======== DATA PROVIDED

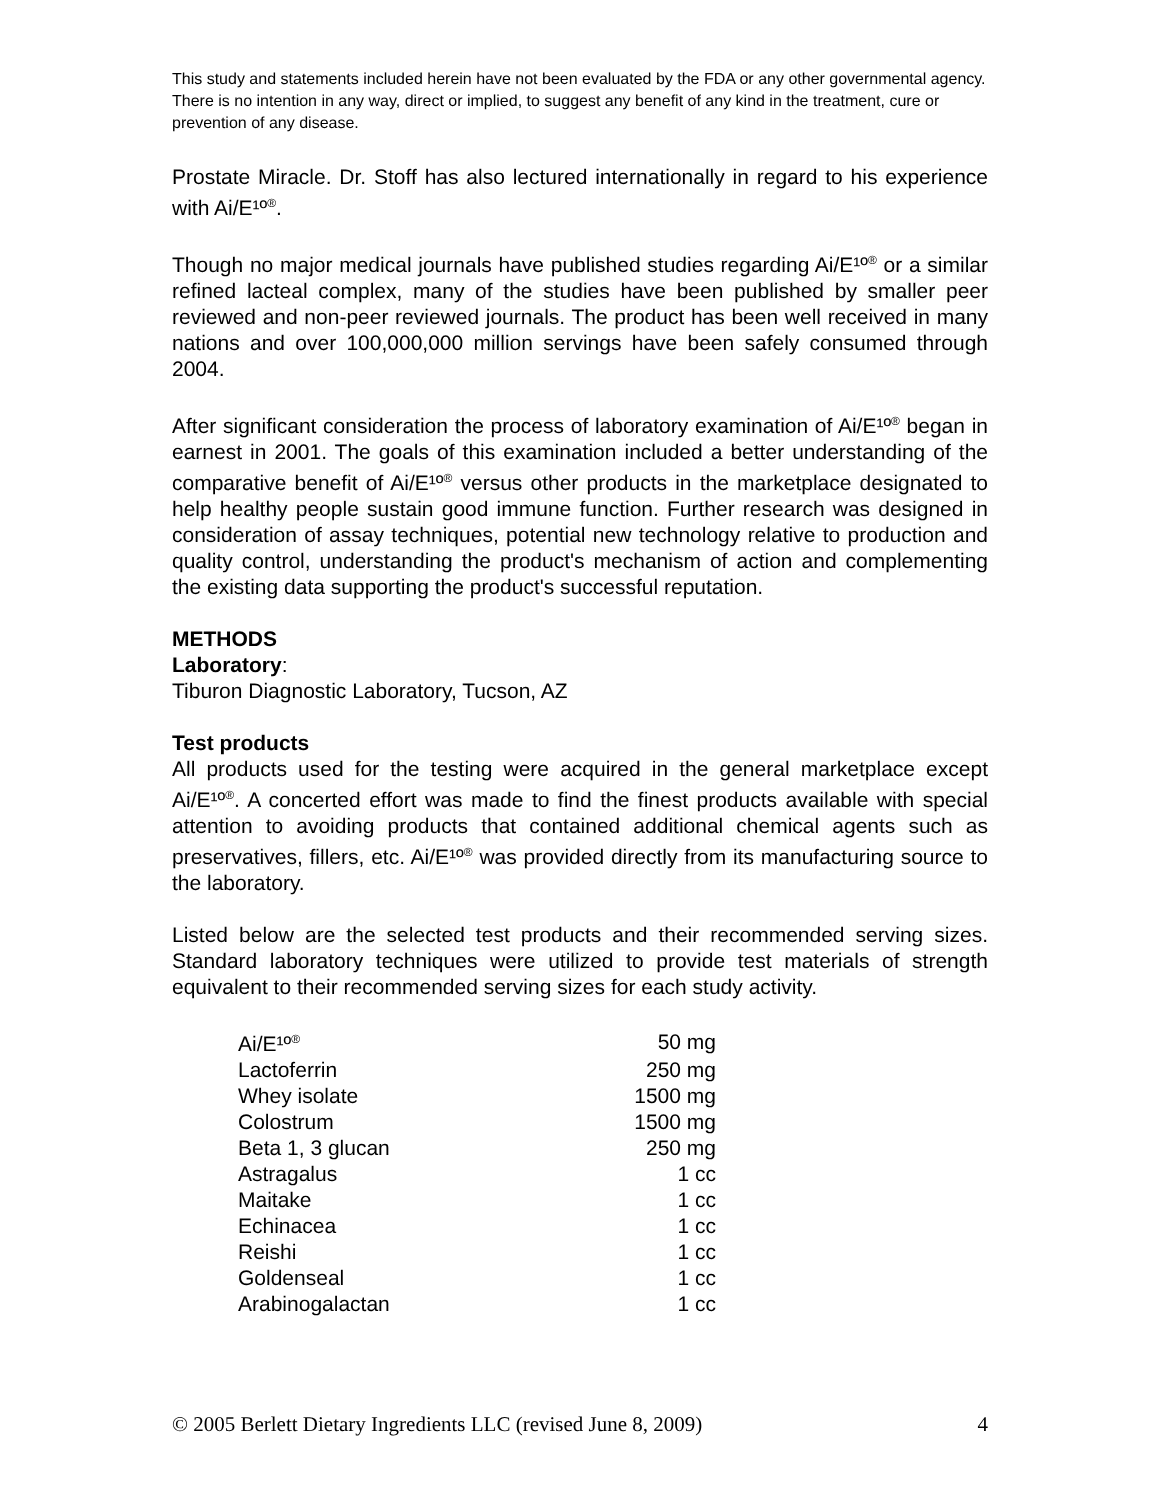This study and statements included herein have not been evaluated by the FDA or any other governmental agency. There is no intention in any way, direct or implied, to suggest any benefit of any kind in the treatment, cure or prevention of any disease.
Prostate Miracle. Dr. Stoff has also lectured internationally in regard to his experience with Ai/E¹º<sup>®</sup>.
Though no major medical journals have published studies regarding Ai/E¹º<sup>®</sup> or a similar refined lacteal complex, many of the studies have been published by smaller peer reviewed and non-peer reviewed journals. The product has been well received in many nations and over 100,000,000 million servings have been safely consumed through 2004.
After significant consideration the process of laboratory examination of Ai/E¹º<sup>®</sup> began in earnest in 2001. The goals of this examination included a better understanding of the comparative benefit of Ai/E¹º<sup>®</sup> versus other products in the marketplace designated to help healthy people sustain good immune function. Further research was designed in consideration of assay techniques, potential new technology relative to production and quality control, understanding the product's mechanism of action and complementing the existing data supporting the product's successful reputation.
METHODS
Laboratory
:
Tiburon Diagnostic Laboratory, Tucson, AZ
Test products
All products used for the testing were acquired in the general marketplace except Ai/E¹º<sup>®</sup>. A concerted effort was made to find the finest products available with special attention to avoiding products that contained additional chemical agents such as preservatives, fillers, etc. Ai/E¹º<sup>®</sup> was provided directly from its manufacturing source to the laboratory.
Listed below are the selected test products and their recommended serving sizes. Standard laboratory techniques were utilized to provide test materials of strength equivalent to their recommended serving sizes for each study activity.
| Ai/E¹º<sup>®</sup> | 50 mg |
| Lactoferrin | 250 mg |
| Whey isolate | 1500 mg |
| Colostrum | 1500 mg |
| Beta 1, 3 glucan | 250 mg |
| Astragalus | 1 cc |
| Maitake | 1 cc |
| Echinacea | 1 cc |
| Reishi | 1 cc |
| Goldenseal | 1 cc |
| Arabinogalactan | 1 cc |
© 2005 Berlett Dietary Ingredients LLC (revised June 8, 2009) 4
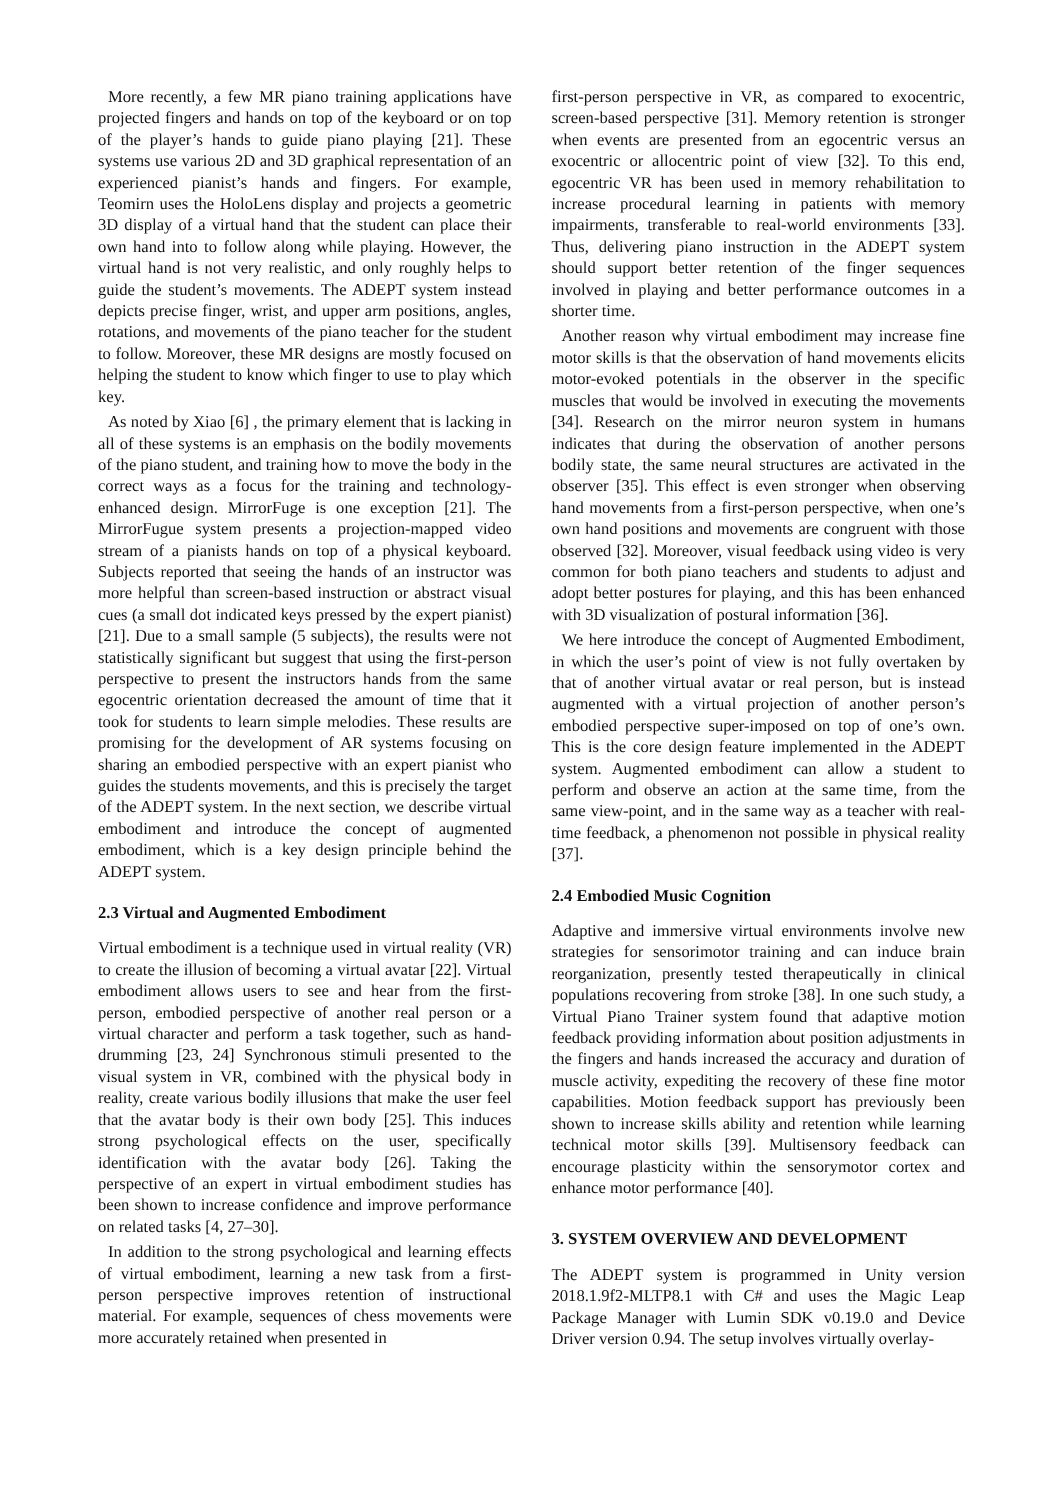More recently, a few MR piano training applications have projected fingers and hands on top of the keyboard or on top of the player’s hands to guide piano playing [21]. These systems use various 2D and 3D graphical representation of an experienced pianist’s hands and fingers. For example, Teomirn uses the HoloLens display and projects a geometric 3D display of a virtual hand that the student can place their own hand into to follow along while playing. However, the virtual hand is not very realistic, and only roughly helps to guide the student’s movements. The ADEPT system instead depicts precise finger, wrist, and upper arm positions, angles, rotations, and movements of the piano teacher for the student to follow. Moreover, these MR designs are mostly focused on helping the student to know which finger to use to play which key.
As noted by Xiao [6] , the primary element that is lacking in all of these systems is an emphasis on the bodily movements of the piano student, and training how to move the body in the correct ways as a focus for the training and technology-enhanced design. MirrorFuge is one exception [21]. The MirrorFugue system presents a projection-mapped video stream of a pianists hands on top of a physical keyboard. Subjects reported that seeing the hands of an instructor was more helpful than screen-based instruction or abstract visual cues (a small dot indicated keys pressed by the expert pianist) [21]. Due to a small sample (5 subjects), the results were not statistically significant but suggest that using the first-person perspective to present the instructors hands from the same egocentric orientation decreased the amount of time that it took for students to learn simple melodies. These results are promising for the development of AR systems focusing on sharing an embodied perspective with an expert pianist who guides the students movements, and this is precisely the target of the ADEPT system. In the next section, we describe virtual embodiment and introduce the concept of augmented embodiment, which is a key design principle behind the ADEPT system.
2.3 Virtual and Augmented Embodiment
Virtual embodiment is a technique used in virtual reality (VR) to create the illusion of becoming a virtual avatar [22]. Virtual embodiment allows users to see and hear from the first-person, embodied perspective of another real person or a virtual character and perform a task together, such as hand-drumming [23, 24] Synchronous stimuli presented to the visual system in VR, combined with the physical body in reality, create various bodily illusions that make the user feel that the avatar body is their own body [25]. This induces strong psychological effects on the user, specifically identification with the avatar body [26]. Taking the perspective of an expert in virtual embodiment studies has been shown to increase confidence and improve performance on related tasks [4, 27–30].
In addition to the strong psychological and learning effects of virtual embodiment, learning a new task from a first-person perspective improves retention of instructional material. For example, sequences of chess movements were more accurately retained when presented in
first-person perspective in VR, as compared to exocentric, screen-based perspective [31]. Memory retention is stronger when events are presented from an egocentric versus an exocentric or allocentric point of view [32]. To this end, egocentric VR has been used in memory rehabilitation to increase procedural learning in patients with memory impairments, transferable to real-world environments [33]. Thus, delivering piano instruction in the ADEPT system should support better retention of the finger sequences involved in playing and better performance outcomes in a shorter time.
Another reason why virtual embodiment may increase fine motor skills is that the observation of hand movements elicits motor-evoked potentials in the observer in the specific muscles that would be involved in executing the movements [34]. Research on the mirror neuron system in humans indicates that during the observation of another persons bodily state, the same neural structures are activated in the observer [35]. This effect is even stronger when observing hand movements from a first-person perspective, when one’s own hand positions and movements are congruent with those observed [32]. Moreover, visual feedback using video is very common for both piano teachers and students to adjust and adopt better postures for playing, and this has been enhanced with 3D visualization of postural information [36].
We here introduce the concept of Augmented Embodiment, in which the user’s point of view is not fully overtaken by that of another virtual avatar or real person, but is instead augmented with a virtual projection of another person’s embodied perspective super-imposed on top of one’s own. This is the core design feature implemented in the ADEPT system. Augmented embodiment can allow a student to perform and observe an action at the same time, from the same view-point, and in the same way as a teacher with real-time feedback, a phenomenon not possible in physical reality [37].
2.4 Embodied Music Cognition
Adaptive and immersive virtual environments involve new strategies for sensorimotor training and can induce brain reorganization, presently tested therapeutically in clinical populations recovering from stroke [38]. In one such study, a Virtual Piano Trainer system found that adaptive motion feedback providing information about position adjustments in the fingers and hands increased the accuracy and duration of muscle activity, expediting the recovery of these fine motor capabilities. Motion feedback support has previously been shown to increase skills ability and retention while learning technical motor skills [39]. Multisensory feedback can encourage plasticity within the sensorymotor cortex and enhance motor performance [40].
3. SYSTEM OVERVIEW AND DEVELOPMENT
The ADEPT system is programmed in Unity version 2018.1.9f2-MLTP8.1 with C# and uses the Magic Leap Package Manager with Lumin SDK v0.19.0 and Device Driver version 0.94. The setup involves virtually overlay-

================

WHAT IS NEEDED. If a line in the entries above has the word "psychological", copy it.

SOLUTION TO THE EXERCISE.
Virtual embodiment is a technique used in virtual reality (VR) to create the illusion of becoming a virtual avatar [22]. Virtual embodiment allows users to see and hear from the first-person, embodied perspective of another real person or a virtual character and perform a task together, such as hand-drumming [23, 24] Synchronous stimuli presented to the visual system in VR, combined with the physical body in reality, create various bodily illusions that make the user feel that the avatar body is their own body [25]. This induces strong psychological effects on the user, specifically identification with the avatar body [26]. Taking the perspective of an expert in virtual embodiment studies has been shown to increase confidence and improve performance on related tasks [4, 27–30].
In addition to the strong psychological and learning effects of virtual embodiment, learning a new task from a first-person perspective improves retention of instructional material. For example, sequences of chess movements were more accurately retained when presented in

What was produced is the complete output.